# Ortho Film



## Allen (Dec 7, 2010)

Has anyone used it?  I'm thinking about buying a box of 25 sheets of 8 x 10 and enlarging some 6x6 negatives.

If I buy the Ilford Ortho, should I develop it in pyro or will DDX work well enough not to put up with the hassle of pyro?

Many thanks,

--A


----------



## ann (Dec 7, 2010)

allen,

are you going to use these for vdb"s?

I only ask , as i have a student who has been using a product from the Photo Warehouse . She exposes the negative as if it film is paper and then develops it in LPD, a regular paper developer.

When we first order the stuff i thought it was the usual type that produced a print and then you had to contact print it again to reverse the image. Image my surprise when it is the negative. Was a bit mind bending.  

She has been doing a lot of cyanotypes with the negatives and a few VDB, but it is working and isn't expensive and easy.

the only down side has been long exposure times.


----------



## Allen (Dec 7, 2010)

Years ago I shot a handful of rolls of a monochromatic slide film.  It may have been positively developed TMX; I'm not sure, I didn't process it. 

That is indeed my plan.  
I have some 6x6 negatives I've scanned and I want to compare prints made from Pictorico negatives to real ones and see how much I'm loosing in the inkjet printer. And there is the want to make images entirely by moving atoms with photons. 

I also have am 8x10 pinhole camera and am going to pick up a pack of HP5 to run through it--partly why I wish to know pyro v. DDX.


----------



## ann (Dec 7, 2010)

ok, i have never used DDX, but years ago for my personal work i started using Pryocat hd even for 35mm and up. At that time several people thought i was crazy but it worked even if it was meant for LF negatives.

Are you using any specific software to convert digital files into negatives? There are several options.  We used Mark Nelson's Pecision Negatives, printed them on Pictorico and believe it or not on Kirkland glossy (cheap paper from Costco.) Contact printed them on silver gelatin paper and it was jaw dropping.

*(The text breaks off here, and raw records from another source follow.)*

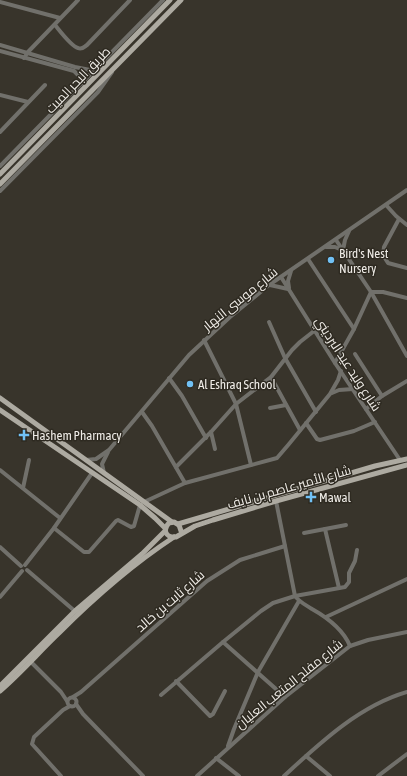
<svg xmlns="http://www.w3.org/2000/svg" width="407" height="776" font-family="'Asap Condensed',Cairo,sans-serif">
  <rect width="100%" height="100%" fill="#38342b"/>
  <g fill="none" stroke-linecap="round" stroke-linejoin="round">
    <g stroke="#71706b" stroke-width="4">
      <polyline points="0,2 60,18"/>
      <path d="M55 25C60 31 71 46 78 48 82 50 84 47 87 45L130 0"/>
      <polyline points="0,45 75,67 90,70 95,68"/>
      <polyline points="0,51 74,71 80,77 81,84"/>
      <polyline points="24,58 28,52 78,0"/>
      <polyline points="0,95 28,102"/>
      <polyline points="0,132 45,85"/>
      <polyline points="0,166 163,0"/>
      <polyline points="0,191 98,92 112,72"/>
      <polyline points="386,205 396,216 407,225"/>
      <polyline points="399,219 384,247 383,255 388,263 407,268"/>
      <polyline points="336,240 371,292 407,356"/>
      <polyline points="326,247 335,247 342,250"/>
      <polyline points="343,250 345,240 349,231"/>
      <polyline points="308,259 354,329"/>
      <polyline points="281,277 335,363 400,460"/>
      <polyline points="270,285 288,289"/>
      <polyline points="289,288 288,281 291,271"/>
      <polyline points="269,322 285,358 316,412"/>
      <polyline points="204,340 236,404 251,465"/>
      <polyline points="355,354 382,396"/>
      <polyline points="335,363 354,329 371,292 383,292 407,298"/>
      <polyline points="271,377 300,430"/>
      <polyline points="169,378 182,396 206,438"/>
      <polyline points="332,393 339,390 353,389"/>
      <polyline points="270,408 286,405"/>
      <polyline points="366,409 382,396 407,381"/>
      <polyline points="142,412 152,426 185,483"/>
      <polyline points="306,423 317,439 320,440 354,431 375,422"/>
      <polyline points="211,432 215,449"/>
      <polyline points="86,460 96,459 109,450 189,355 230,317 269,285 407,190"/>
      <polyline points="176,467 211,432 236,404 271,377 292,350 300,342 314,331"/>
      <polyline points="0,470 60,518"/>
      <polyline points="104,473 102,464 108,452"/>
      <polyline points="23,488 29,460"/>
      <path d="M276 501 295 596C299 602 306 605 312 609 328 618 343 629 350 646"/>
      <polyline points="144,502 185,483 277,458 289,444 330,394 338,380 341,371"/>
      <polyline points="54,528 84,552 89,552 116,521 118,520 131,527 134,526 140,505"/>
      <polyline points="325,529 339,588"/>
      <polyline points="304,533 346,525"/>
      <polyline points="0,547 21,566"/>
      <polyline points="25,565 54,528 92,473"/>
      <polyline points="27,570 77,613"/>
      <polyline points="0,597 22,571"/>
      <polyline points="326,617 407,579"/>
      <polyline points="223,642 285,697"/>
      <polyline points="29,660 61,692 67,701"/>
      <polyline points="176,681 210,716 213,714 225,691"/>
      <polyline points="161,695 223,642 261,611 273,603 295,596 345,587 349,582 349,573 355,561 357,550"/>
      <polyline points="73,697 81,692 207,581 240,560 285,546"/>
      <circle cx="72" cy="702" r="4.5"/>
      <polyline points="76,704 83,714 143,776"/>
      <polyline points="228,746 234,729 258,672 299,601"/>
      <polyline points="306,756 330,776"/>
      <polyline points="216,758 239,776"/>
      <polyline points="61,776 32,744 34,737 63,710 70,706"/>
      <polyline points="197,776 285,697 350,646 368,640 407,632"/>
      <path d="M284 776C320 743 359 706 407 692"/>
      <polyline points="378,776 407,754"/>
    </g>
    <g stroke="#adaaa1" stroke-width="5">
      <polyline points="0,174 170,0"/>
      <polyline points="0,184 181,0"/>
      <polyline points="0,398 172,522"/>
      <polyline points="0,410 140,505 155,518 165,528"/>
      <polyline points="178,524 375,466 407,459"/>
      <path d="M181 531 179 525 174 522 169 523C162 530 166 538 176 537L195 526 213 520 276 501 407 465"/>
      <polyline points="0,686 75,611 142,554 165,531"/>
      <path d="M0 691C21 673 39 652 59 633 94 598 133 564 174 537"/>
    </g>
  </g>
  <g fill="#71c1f5" stroke="#2e2a21" stroke-width="1.5">
    <circle cx="331" cy="260" r="4"/>
    <circle cx="190" cy="384" r="4"/>
    <path d="M22 429h4v4h4v4h-4v4h-4v-4h-4v-4h4z"/>
    <path d="M309 491h4v4h4v4h-4v4h-4v-4h-4v-4h4z"/>
  </g>
  <g text-anchor="middle" dominant-baseline="central" stroke-width="3" stroke-linejoin="round" paint-order="stroke">
    <g font-size="13" fill="#efece7" stroke="#2e2a21">
      <text transform="translate(78 80) rotate(-46)">طريق البحر الميت</text>
      <text transform="translate(240 299) rotate(-39)">شارع موسى النهار</text>
      <text transform="translate(348 364) rotate(57)">شارع وليد عيد البرديني</text>
      <text transform="translate(289 487) rotate(-16)">شارع الأمير عاصم بن نايف</text>
      <text transform="translate(170 601) rotate(-41)">شارع ثابت بن خالد</text>
      <text transform="translate(289 684) rotate(-39)">شارع مفلح المتعب العليان</text>
    </g>
    <g font-size="13" fill="#efece7" stroke="#2e2a21" text-anchor="start">
      <text x="339" y="253">Bird's Nest<tspan x="339" dy="15">Nursery</tspan></text>
      <text x="198" y="384">Al Eshraq School</text>
      <text x="32" y="435">Hashem Pharmacy</text>
      <text x="319" y="497">Mawal</text>
    </g>
  </g>
</svg>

There really isn't any difference in process but a difference in densities of the substrate to be used for the negative.


----------



## Allen (Dec 7, 2010)

I'm using CS4 for my digital manipulation. 

I've made a few contact prints from Pictorico onto Ilford Multi-grade 4 and was impressed.
Got me thinking, could I make a RGB negative rather than a grayscale and dial in the yellow and magenta into the negative itself?

Usually with Ilford film I prefer to cook it in Ilford chemistry.  I've never developed it with pyro, so...

Off to B&H to start pricing pyro, and doing more experiments.


----------



## Allen (Dec 8, 2010)

ann said:


> We used Mark Nelson's Pecision Negatives...



Just ordered this.


----------



## ann (Dec 8, 2010)

My eyes glazed over a bit , but a friend had used it and was a big help.

Just be patience and take your time with the process.


----------



## Allen (Dec 8, 2010)

By the way, I'm going with DDX to develop the ortho; mostly because I have gallons of the stuff and I need to use it.


----------